Legislative Update 2/1/21

by Devon Green
VAHHS Vice Preident of Governmental Relations
Legislators! They’re just like us! And, just like us, they are deeply tired of saying things like “you’re on mute” over Zoom. We all continue to struggle with the extra steps it takes to do things from a distance, so it comes as a relief that the Governor’s budget address last Tuesday set the agenda for the session as spending the infusion of one-time federal funding to the state, increasing its revenues to $116 million as opposed to the agonizing cuts we were all anticipating a few months ago. 
Part of the governor’s proposal included a $1.25 million tax incentive for nurses which would provide a 100% waiver of income tax in the first year, a 70% waiver of income tax in year two, and a 50% waiver of income tax in year three.
VAHHS has been beating the health care workforce drum for several years. Hospitals all stepped up and met the needs of our community, but as we continue with COVID and look towards its aftermath, as well as the realities of an aging population, we urge legislators to consider the following health care workforce development tools to keep our health care system strong:
  • Tax incentives for nurses
  • Passing the interstate nurse licensure compact
  • Making permanent and expanding the nurse and physician scholarships passed in Act 155 of 2020
  • Extending reimbursement for audio-only telehealth
  • Adjusting the benefit cliff for income-eligible workers
Last Week
Prohibiting firearms in hospitals: VAHHS testified in favor of S.30, which would prohibit firearms in hospitals, government buildings and child care centers. The Senate Judiciary Committee seemed skeptical about limiting a constitutional right and creating more criminal liability. The committee is interested in using the current trespass laws rather than a flat prohibition. VAHHS testified that hospitals, like schools, are uniquely situated and would benefit from a prohibition because security is often already present and hospitals are buildings filled with highly vulnerable individuals. On Friday, Dr. Ryan Sexton, Medical Director of Emergency Operations at Northeastern Vermont Regional Hospital also testified in favor of S.30 on behalf of the Vermont Medical Society.
Audio-only telehealth reimbursement: The House Health Care Committee heard testimony from the Department of Financial Regulation and both providers and insurers about coverage and reimbursement of audio-only telehealth in the same manner as other telehealth and in-person visits through 2023. Providers have found audio-only a valuable tool, especially in treatment of mental health services and would like to continue providing greater access to care through audio-only telehealth until a viable value-based reimbursement program is established. For an excellent summary of current reimbursement policy and recommendations prepared by Helen Labun from BiState Primary Care Association, go here.

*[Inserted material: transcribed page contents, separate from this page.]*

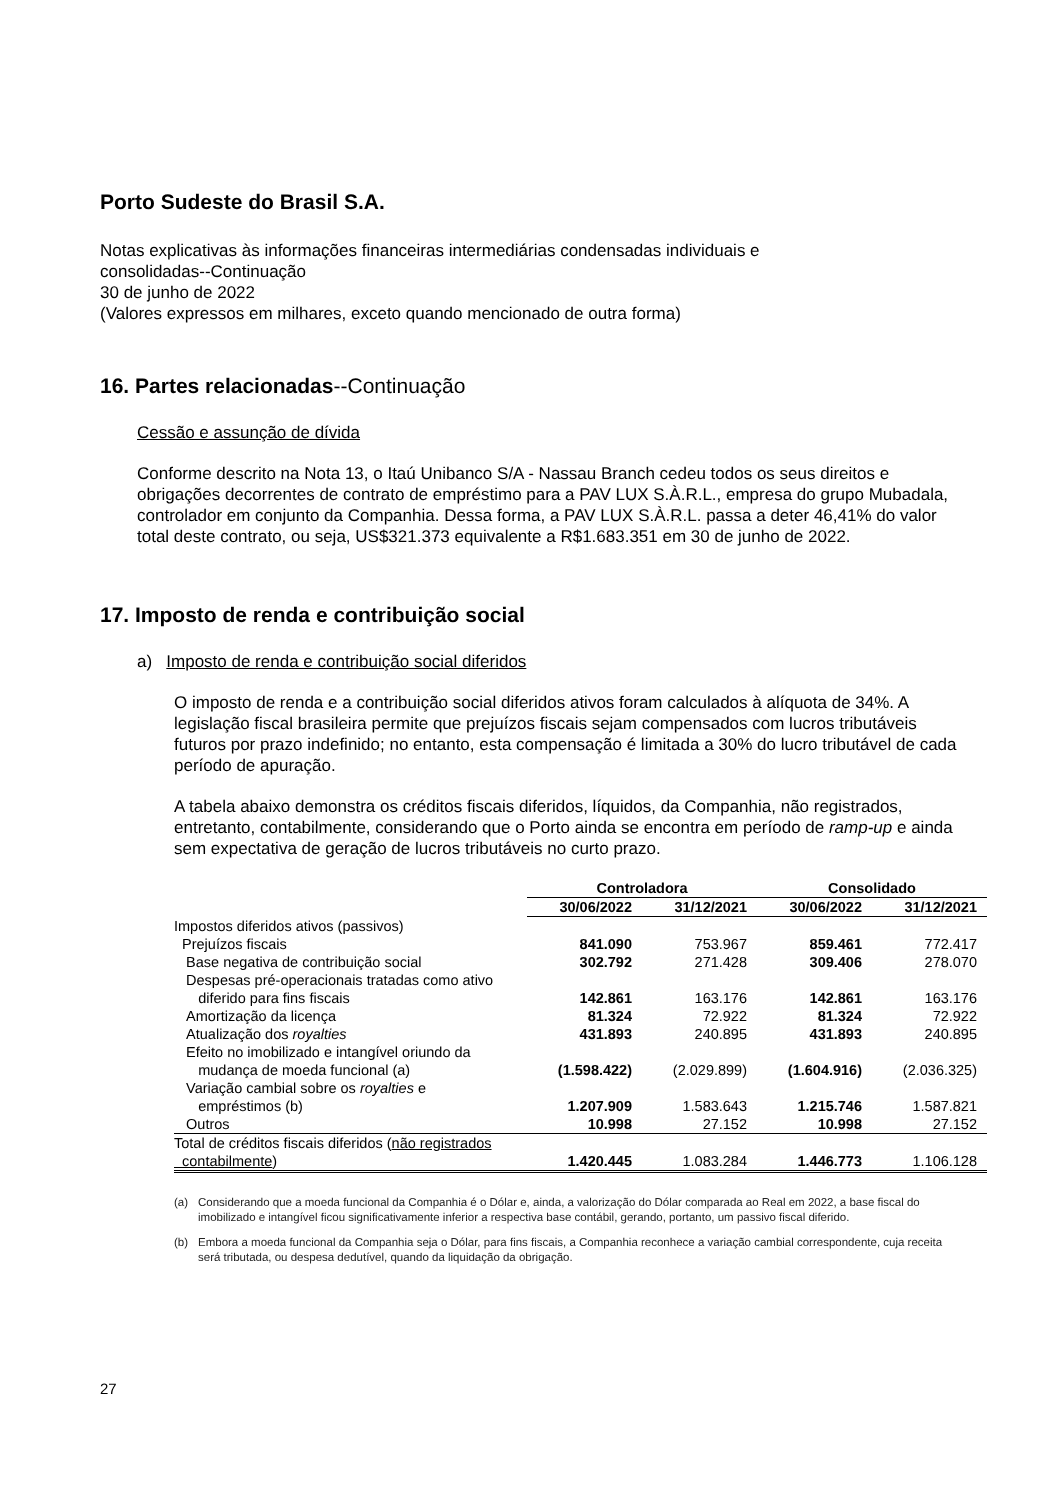Porto Sudeste do Brasil S.A.
Notas explicativas às informações financeiras intermediárias condensadas individuais e
consolidadas--Continuação
30 de junho de 2022
(Valores expressos em milhares, exceto quando mencionado de outra forma)
16. Partes relacionadas--Continuação
Cessão e assunção de dívida
Conforme descrito na Nota 13, o Itaú Unibanco S/A - Nassau Branch cedeu todos os seus direitos e obrigações decorrentes de contrato de empréstimo para a PAV LUX S.À.R.L., empresa do grupo Mubadala, controlador em conjunto da Companhia. Dessa forma, a PAV LUX S.À.R.L. passa a deter 46,41% do valor total deste contrato, ou seja, US$321.373 equivalente a R$1.683.351 em 30 de junho de 2022.
17. Imposto de renda e contribuição social
a) Imposto de renda e contribuição social diferidos
O imposto de renda e a contribuição social diferidos ativos foram calculados à alíquota de 34%. A legislação fiscal brasileira permite que prejuízos fiscais sejam compensados com lucros tributáveis futuros por prazo indefinido; no entanto, esta compensação é limitada a 30% do lucro tributável de cada período de apuração.
A tabela abaixo demonstra os créditos fiscais diferidos, líquidos, da Companhia, não registrados, entretanto, contabilmente, considerando que o Porto ainda se encontra em período de ramp-up e ainda sem expectativa de geração de lucros tributáveis no curto prazo.
| | Controladora | | Consolidado | |
| --- | --- | --- | --- | --- |
| | 30/06/2022 | 31/12/2021 | 30/06/2022 | 31/12/2021 |
| Impostos diferidos ativos (passivos) | | | | |
| Prejuízos fiscais | 841.090 | 753.967 | 859.461 | 772.417 |
| Base negativa de contribuição social | 302.792 | 271.428 | 309.406 | 278.070 |
| Despesas pré-operacionais tratadas como ativo diferido para fins fiscais | 142.861 | 163.176 | 142.861 | 163.176 |
| Amortização da licença | 81.324 | 72.922 | 81.324 | 72.922 |
| Atualização dos royalties | 431.893 | 240.895 | 431.893 | 240.895 |
| Efeito no imobilizado e intangível oriundo da mudança de moeda funcional (a) | (1.598.422) | (2.029.899) | (1.604.916) | (2.036.325) |
| Variação cambial sobre os royalties e empréstimos (b) | 1.207.909 | 1.583.643 | 1.215.746 | 1.587.821 |
| Outros | 10.998 | 27.152 | 10.998 | 27.152 |
| Total de créditos fiscais diferidos ( não registrados contabilmente ) | 1.420.445 | 1.083.284 | 1.446.773 | 1.106.128 |
(a) Considerando que a moeda funcional da Companhia é o Dólar e, ainda, a valorização do Dólar comparada ao Real em 2022, a base fiscal do imobilizado e intangível ficou significativamente inferior a respectiva base contábil, gerando, portanto, um passivo fiscal diferido.
(b) Embora a moeda funcional da Companhia seja o Dólar, para fins fiscais, a Companhia reconhece a variação cambial correspondente, cuja receita será tributada, ou despesa dedutível, quando da liquidação da obrigação.
27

Hospitals 101: VAHHS provided a brief overview of Vermont’s hospital system to the new members of the Senate Health and Welfare Committee. The presentation can be found here.
Equitable access to vaccines: VDH Deputy Commissioner Tracy Dolan testified in front of the House Health Care Committee on VDH’s plan for Vermont’s BIPOC population to receive the COVID vaccine, including working with trusted partners to perform targeted education and outreach and producing tranlated videos about the process of registering and receiving a vaccine.
This Week
Extension of COVID-19 regulatory flexibilities: The Senate Health and Welfare Committee and the House Health Care Committee will hold a joint hearing to discuss further extending current COVID-19 regulatory flexibilities.
Audio-only telehealth: House Health Care will continue hearing testimony and discussing coverage and reimbursement for audio-only telehealth.